- Education: Tufts University Case Western University
- Occupations: Activist, educator and attorney
- Employer(s): Fordham University School of Law New York University
- Organization(s): The Haitian Roundtable New York Women's Foundation
- Known for: co-founding The Haitian Roundtable
- Awards: Ellis Island Medal of Honor YWCA NYC Community Leadership Award Louis J. Lefkowitz Award

= Rosemonde Pierre-Louis =

Haitian-American activist

Rosemonde Alexandria Pierre-Louis is a Haitian-American activist, educator and attorney for women's and immigrant rights. She is co-founder of The Haitian Roundtable and has worked at Fordham University School of Law and New York University's McSilver Institute for Poverty Policy and Research.

== Career ==
Pierre-Louis is of Haitian descent. She studied a bachelor's degree in political science at Tufts University in Medford and Somerville, Massachusetts and a law degree at the Case Western University's School of Law in Cleveland, Ohio.

Pierre-Louis worked as an adjunct professor at Fordham University School of Law in Manhattan, New York, for six years from 1998 to 2005.

In 2010, after an earthquake hit Haiti, Pierre-Louis was appointed by Hillary Clinton as a United States representative at the United Nations Haiti Donor Pre-Conference in Martinique, West Indies.

In 2014, Pierre-Louis was director of general litigation at Harlem Legal Services. She was the senior adviser to the NYC Commission on Gender Equity (CGE) from 2014 to 2016.
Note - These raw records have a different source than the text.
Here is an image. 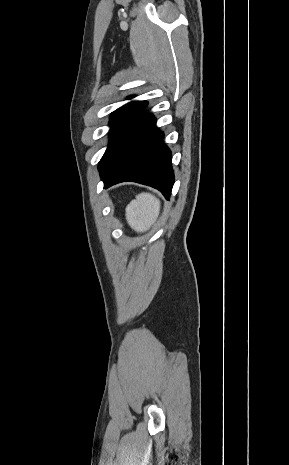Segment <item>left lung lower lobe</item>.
I'll use <instances>...</instances> for the list:
<instances>
[{
	"label": "left lung lower lobe",
	"mask_w": 289,
	"mask_h": 465,
	"mask_svg": "<svg viewBox=\"0 0 289 465\" xmlns=\"http://www.w3.org/2000/svg\"><path fill=\"white\" fill-rule=\"evenodd\" d=\"M153 115L140 114L131 130L99 164L104 188L124 181L152 186L169 199L174 184L171 151Z\"/></svg>",
	"instance_id": "left-lung-lower-lobe-1"
}]
</instances>
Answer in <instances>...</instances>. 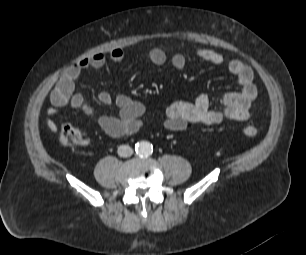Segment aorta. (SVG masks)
<instances>
[{
    "label": "aorta",
    "instance_id": "obj_1",
    "mask_svg": "<svg viewBox=\"0 0 306 255\" xmlns=\"http://www.w3.org/2000/svg\"><path fill=\"white\" fill-rule=\"evenodd\" d=\"M136 154L141 157H147L153 153V146L148 141H141L135 145Z\"/></svg>",
    "mask_w": 306,
    "mask_h": 255
}]
</instances>
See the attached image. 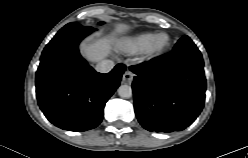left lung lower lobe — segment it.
I'll return each instance as SVG.
<instances>
[{"mask_svg":"<svg viewBox=\"0 0 248 158\" xmlns=\"http://www.w3.org/2000/svg\"><path fill=\"white\" fill-rule=\"evenodd\" d=\"M134 109L148 131H181L202 111L206 79L200 51L182 37L170 53L131 66Z\"/></svg>","mask_w":248,"mask_h":158,"instance_id":"0a47b994","label":"left lung lower lobe"}]
</instances>
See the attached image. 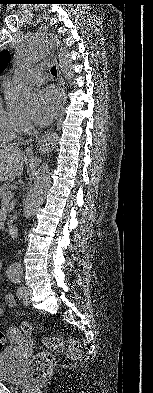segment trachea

In February 2017, Pierre-Louis was appointed as deputy director for administration and external affairs at New York University's McSilver Institute for Poverty Policy and Research. In 2022, she was promoted to executive director.

Pierre-Louise has also served as the vice-chair of the Board of Directors of the New York Women's Foundation in New York City and as co-chair of the African-American Task Force on Violence Against Women.